Items from a dataset:
★ ★ ★ ★ ★ ★ ★

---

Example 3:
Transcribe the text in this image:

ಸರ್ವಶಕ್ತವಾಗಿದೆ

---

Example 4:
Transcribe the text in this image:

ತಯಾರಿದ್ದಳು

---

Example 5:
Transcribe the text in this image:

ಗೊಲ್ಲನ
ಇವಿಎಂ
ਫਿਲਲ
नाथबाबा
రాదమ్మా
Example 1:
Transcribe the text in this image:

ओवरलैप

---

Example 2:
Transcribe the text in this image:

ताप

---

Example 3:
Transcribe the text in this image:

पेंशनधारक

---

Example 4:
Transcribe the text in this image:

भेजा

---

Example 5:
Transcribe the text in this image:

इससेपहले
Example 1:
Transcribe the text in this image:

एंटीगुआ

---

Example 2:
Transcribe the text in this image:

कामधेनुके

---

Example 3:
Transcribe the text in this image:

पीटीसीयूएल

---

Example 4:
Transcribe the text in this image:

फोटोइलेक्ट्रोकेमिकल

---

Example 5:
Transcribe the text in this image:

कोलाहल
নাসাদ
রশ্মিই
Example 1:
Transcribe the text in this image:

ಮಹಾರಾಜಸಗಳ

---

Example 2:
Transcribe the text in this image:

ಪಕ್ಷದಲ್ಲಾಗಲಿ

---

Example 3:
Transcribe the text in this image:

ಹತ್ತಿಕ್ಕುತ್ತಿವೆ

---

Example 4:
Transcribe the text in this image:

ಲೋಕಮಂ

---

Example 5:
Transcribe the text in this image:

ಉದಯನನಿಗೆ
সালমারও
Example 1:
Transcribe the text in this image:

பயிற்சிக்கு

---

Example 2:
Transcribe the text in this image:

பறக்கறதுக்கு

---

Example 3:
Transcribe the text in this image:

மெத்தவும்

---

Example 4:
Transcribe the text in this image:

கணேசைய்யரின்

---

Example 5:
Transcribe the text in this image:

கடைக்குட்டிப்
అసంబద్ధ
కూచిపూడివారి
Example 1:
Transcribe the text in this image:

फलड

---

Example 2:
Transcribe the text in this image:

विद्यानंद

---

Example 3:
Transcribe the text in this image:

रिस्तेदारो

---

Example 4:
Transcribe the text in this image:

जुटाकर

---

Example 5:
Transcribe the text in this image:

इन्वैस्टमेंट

★ ★ ★ ★ ★ ★ ★

--- Work request ---
A full, exact copy of the entries is the required answer.

--- Task solution ---
---

Example 3:
Transcribe the text in this image:

ಸರ್ವಶಕ್ತವಾಗಿದೆ

---

Example 4:
Transcribe the text in this image:

ತಯಾರಿದ್ದಳು

---

Example 5:
Transcribe the text in this image:

ಗೊಲ್ಲನ
ಇವಿಎಂ
ਫਿਲਲ
नाथबाबा
రాదమ్మా
Example 1:
Transcribe the text in this image:

ओवरलैप

---

Example 2:
Transcribe the text in this image:

ताप

---

Example 3:
Transcribe the text in this image:

पेंशनधारक

---

Example 4:
Transcribe the text in this image:

भेजा

---

Example 5:
Transcribe the text in this image:

इससेपहले
Example 1:
Transcribe the text in this image:

एंटीगुआ

---

Example 2:
Transcribe the text in this image:

कामधेनुके

---

Example 3:
Transcribe the text in this image:

पीटीसीयूएल

---

Example 4:
Transcribe the text in this image:

फोटोइलेक्ट्रोकेमिकल

---

Example 5:
Transcribe the text in this image:

कोलाहल
নাসাদ
রশ্মিই
Example 1:
Transcribe the text in this image:

ಮಹಾರಾಜಸಗಳ

---

Example 2:
Transcribe the text in this image:

ಪಕ್ಷದಲ್ಲಾಗಲಿ

---

Example 3:
Transcribe the text in this image:

ಹತ್ತಿಕ್ಕುತ್ತಿವೆ

---

Example 4:
Transcribe the text in this image:

ಲೋಕಮಂ

---

Example 5:
Transcribe the text in this image:

ಉದಯನನಿಗೆ
সালমারও
Example 1:
Transcribe the text in this image:

பயிற்சிக்கு

---

Example 2:
Transcribe the text in this image:

பறக்கறதுக்கு

---

Example 3:
Transcribe the text in this image:

மெத்தவும்

---

Example 4:
Transcribe the text in this image:

கணேசைய்யரின்

---

Example 5:
Transcribe the text in this image:

கடைக்குட்டிப்
అసంబద్ధ
కూచిపూడివారి
Example 1:
Transcribe the text in this image:

फलड

---

Example 2:
Transcribe the text in this image:

विद्यानंद

---

Example 3:
Transcribe the text in this image:

रिस्तेदारो

---

Example 4:
Transcribe the text in this image:

जुटाकर

---

Example 5:
Transcribe the text in this image:

इन्वैस्टमेंट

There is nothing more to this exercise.